There is an off chance that we will see the sacred .400 mark eclipsed, but this is simply not the era for it. As mentioned, the modern game is more attuned to a reliever-heavy game prone to walks, strikeouts, and homeruns. As done by Gerrit Cole last year, the record for strikeouts per nine innings (K/9) is a strong breakable record candidate. Justin Verlander also quietly had one of the best walks and hits per inning pitched (WHIP) in history. While the conditions of 2020 make these and many other records unusually breakable, they do not hold the same weight as well known statistics.

2020 has incredible potential for producing unbreakable records. Small sample size accentuating a historical trend is the perfect storm for statistical absurdity. In the current climate, that lies with starting pitchers accumulating strikeouts at high rates and relievers… relieving?

Although relief pitchers are evaluated off the same statistics as starting pitchers, there are not similar qualification lines. No reliever meets the inning pitched per team game line, so they are simply excluded from the history books there. It makes sense – for the longest time they were an afterthought. It also would not make sense to shift the pitcher qualification line far down enough that Kirby Yates wins the ERA title. As a result of growing into a game not built for them, relievers are stuck chasing the counting statistics of holds and saves to get into the record books. Despite the potential for a reliever to allow only one run this year, it would break no record.

With that, 2020 will likely pass with no huge records broken and no landmarks established.
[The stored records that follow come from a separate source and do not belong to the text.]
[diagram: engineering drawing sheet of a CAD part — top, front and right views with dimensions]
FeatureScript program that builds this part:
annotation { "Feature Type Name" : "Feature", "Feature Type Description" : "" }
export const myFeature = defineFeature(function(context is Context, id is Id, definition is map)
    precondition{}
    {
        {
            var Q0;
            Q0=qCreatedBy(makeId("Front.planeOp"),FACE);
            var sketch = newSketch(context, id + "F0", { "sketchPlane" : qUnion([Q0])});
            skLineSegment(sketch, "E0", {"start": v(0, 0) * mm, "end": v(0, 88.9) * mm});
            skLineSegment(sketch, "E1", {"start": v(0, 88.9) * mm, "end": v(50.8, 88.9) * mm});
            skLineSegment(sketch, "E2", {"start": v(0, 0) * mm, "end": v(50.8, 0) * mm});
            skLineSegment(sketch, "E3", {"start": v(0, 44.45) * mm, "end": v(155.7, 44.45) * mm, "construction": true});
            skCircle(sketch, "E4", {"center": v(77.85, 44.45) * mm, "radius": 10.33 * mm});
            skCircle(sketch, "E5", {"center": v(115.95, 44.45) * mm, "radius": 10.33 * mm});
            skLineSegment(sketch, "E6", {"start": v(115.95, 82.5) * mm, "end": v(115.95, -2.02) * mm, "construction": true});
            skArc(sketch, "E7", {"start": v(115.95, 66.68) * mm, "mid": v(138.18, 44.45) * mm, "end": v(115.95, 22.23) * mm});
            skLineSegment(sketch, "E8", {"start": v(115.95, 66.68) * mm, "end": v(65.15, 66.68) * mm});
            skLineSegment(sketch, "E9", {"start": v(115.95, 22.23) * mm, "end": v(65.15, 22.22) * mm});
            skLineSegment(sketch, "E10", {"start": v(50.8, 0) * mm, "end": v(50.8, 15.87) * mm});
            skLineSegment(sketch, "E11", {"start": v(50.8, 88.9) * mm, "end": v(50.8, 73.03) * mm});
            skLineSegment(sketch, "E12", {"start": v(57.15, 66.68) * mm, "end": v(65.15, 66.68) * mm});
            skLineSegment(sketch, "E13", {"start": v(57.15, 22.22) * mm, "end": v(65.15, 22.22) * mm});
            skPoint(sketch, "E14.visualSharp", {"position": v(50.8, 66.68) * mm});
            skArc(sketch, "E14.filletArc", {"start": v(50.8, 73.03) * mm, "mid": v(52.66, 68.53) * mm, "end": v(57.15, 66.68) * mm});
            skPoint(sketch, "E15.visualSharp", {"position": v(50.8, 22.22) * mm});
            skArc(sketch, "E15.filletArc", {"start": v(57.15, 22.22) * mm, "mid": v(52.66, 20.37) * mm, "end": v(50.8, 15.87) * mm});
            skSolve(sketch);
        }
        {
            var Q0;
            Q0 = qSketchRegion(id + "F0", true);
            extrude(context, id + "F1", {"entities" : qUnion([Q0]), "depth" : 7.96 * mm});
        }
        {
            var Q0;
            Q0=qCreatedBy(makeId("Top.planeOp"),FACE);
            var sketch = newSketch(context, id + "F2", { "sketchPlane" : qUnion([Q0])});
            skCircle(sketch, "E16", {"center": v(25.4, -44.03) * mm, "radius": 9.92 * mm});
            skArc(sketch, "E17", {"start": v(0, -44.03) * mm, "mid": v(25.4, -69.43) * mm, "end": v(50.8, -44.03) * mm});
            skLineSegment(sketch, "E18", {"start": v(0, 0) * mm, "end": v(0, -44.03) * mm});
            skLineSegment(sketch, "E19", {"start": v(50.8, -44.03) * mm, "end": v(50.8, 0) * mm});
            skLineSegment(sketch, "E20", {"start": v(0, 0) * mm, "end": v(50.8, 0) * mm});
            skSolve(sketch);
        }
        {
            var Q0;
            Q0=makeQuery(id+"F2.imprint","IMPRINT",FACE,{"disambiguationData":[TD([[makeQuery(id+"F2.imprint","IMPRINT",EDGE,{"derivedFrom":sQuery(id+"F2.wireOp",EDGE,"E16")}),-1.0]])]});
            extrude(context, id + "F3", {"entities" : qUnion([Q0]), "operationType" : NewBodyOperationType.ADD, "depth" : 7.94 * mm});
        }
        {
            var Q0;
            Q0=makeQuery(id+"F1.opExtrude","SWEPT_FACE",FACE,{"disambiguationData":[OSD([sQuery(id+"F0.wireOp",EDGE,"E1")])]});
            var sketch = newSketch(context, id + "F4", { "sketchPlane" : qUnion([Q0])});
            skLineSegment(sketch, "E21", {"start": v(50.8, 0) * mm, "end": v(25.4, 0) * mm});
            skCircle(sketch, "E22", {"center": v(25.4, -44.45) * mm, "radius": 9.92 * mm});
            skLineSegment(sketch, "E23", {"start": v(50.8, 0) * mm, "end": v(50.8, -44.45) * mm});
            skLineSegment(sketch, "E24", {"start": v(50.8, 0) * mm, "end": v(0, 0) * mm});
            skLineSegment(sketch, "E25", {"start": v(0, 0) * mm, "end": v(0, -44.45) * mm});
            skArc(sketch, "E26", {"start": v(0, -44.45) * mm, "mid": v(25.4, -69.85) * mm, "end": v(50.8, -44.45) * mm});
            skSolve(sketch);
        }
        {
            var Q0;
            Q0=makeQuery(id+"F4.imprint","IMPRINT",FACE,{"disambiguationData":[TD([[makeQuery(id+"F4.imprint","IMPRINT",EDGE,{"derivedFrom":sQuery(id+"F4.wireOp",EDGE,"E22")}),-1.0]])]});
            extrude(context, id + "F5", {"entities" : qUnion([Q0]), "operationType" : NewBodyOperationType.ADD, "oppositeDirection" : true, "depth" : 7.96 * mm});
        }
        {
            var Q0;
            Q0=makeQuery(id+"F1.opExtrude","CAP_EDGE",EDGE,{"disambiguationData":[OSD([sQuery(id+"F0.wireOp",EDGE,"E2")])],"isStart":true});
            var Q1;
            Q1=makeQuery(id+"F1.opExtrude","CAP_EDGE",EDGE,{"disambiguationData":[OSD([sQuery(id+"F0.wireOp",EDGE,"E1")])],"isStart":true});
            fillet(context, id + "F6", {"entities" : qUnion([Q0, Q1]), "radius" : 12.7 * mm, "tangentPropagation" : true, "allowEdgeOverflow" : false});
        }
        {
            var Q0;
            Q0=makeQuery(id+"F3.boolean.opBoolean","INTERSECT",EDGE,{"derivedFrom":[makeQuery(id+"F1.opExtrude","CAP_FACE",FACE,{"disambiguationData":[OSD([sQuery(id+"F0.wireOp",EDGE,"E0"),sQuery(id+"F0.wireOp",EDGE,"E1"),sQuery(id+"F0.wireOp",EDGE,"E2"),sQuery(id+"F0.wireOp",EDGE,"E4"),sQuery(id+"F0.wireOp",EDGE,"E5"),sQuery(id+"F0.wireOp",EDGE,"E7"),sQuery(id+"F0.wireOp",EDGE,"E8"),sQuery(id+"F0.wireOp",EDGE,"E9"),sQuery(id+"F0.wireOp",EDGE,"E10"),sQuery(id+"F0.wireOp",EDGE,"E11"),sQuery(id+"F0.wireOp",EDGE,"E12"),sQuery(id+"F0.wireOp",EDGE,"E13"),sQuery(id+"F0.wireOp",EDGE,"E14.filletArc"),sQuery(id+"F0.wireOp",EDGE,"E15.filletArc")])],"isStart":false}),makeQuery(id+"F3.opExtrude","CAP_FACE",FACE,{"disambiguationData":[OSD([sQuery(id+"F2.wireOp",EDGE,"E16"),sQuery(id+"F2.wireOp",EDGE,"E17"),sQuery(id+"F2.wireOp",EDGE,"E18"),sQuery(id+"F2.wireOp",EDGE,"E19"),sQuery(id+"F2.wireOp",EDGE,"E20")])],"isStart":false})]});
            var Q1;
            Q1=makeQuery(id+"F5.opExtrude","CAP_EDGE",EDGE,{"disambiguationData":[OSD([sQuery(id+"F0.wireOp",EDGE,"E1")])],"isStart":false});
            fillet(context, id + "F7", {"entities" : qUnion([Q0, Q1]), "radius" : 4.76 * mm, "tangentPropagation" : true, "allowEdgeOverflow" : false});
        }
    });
The numbers will no doubt be wild – somebody will probably bat .360+ – but it will not give the thrill of the Sosa-McGwire home run chase. We may see batting averages and ERAs flirt with historical levels, but they will regress by the end of September. 

Gerrit Cole could flirt with an absurd 15.0 K/9, but the metric has not been grandfathered in as important – to most it would seem contextless. Baseball people like counting: 73 home runs, 130 steals, 262 hits. There are just fewer rate statistics that catch the public’s eye the same way.

Now that I am done ranting, let me inject a bit more optimism back into the outlook of the 2020 season. As is obvious at this point, this will be an abnormal season. Maybe starting pitchers who would normally pace themselves, now decide the season is short enough to go all out and suddenly they are able to sustain an unexpectedly low ERA. This is unlikely given the current climate that encourages max-intent pitching as is, but the possibility is there.

One assumption that could prove faulty is that treating events as binomials or multinomials is fair. Many of the books I have read have safely operated with this assumption and it works well – at least for full length seasons. However, this fails to account for the cat-and-mouse type game the batter and pitcher play. If a player has significantly changed since last playing, their opposition is likely playing into an incorrect scouting report. This can be observed with league newcomers like Aaron Judge in 2017. Teams struggle getting the sample sizes they need to learn how to attack him, then he struggles needing to figure out how to counter-adjust. In an abridged season, this natural sequence of events may not have time to play out and a player could over-perform not off a lack of regression, but a lack of scouting.

If baseball does not get shut down due to COVID, this will definitely be the weirdest season on record. For many, that will mean not going to games. For those who enjoy the numbers intertwined with the games’ history, it will mean enjoying the most absurd case study in MLB history. Enjoy the randomness!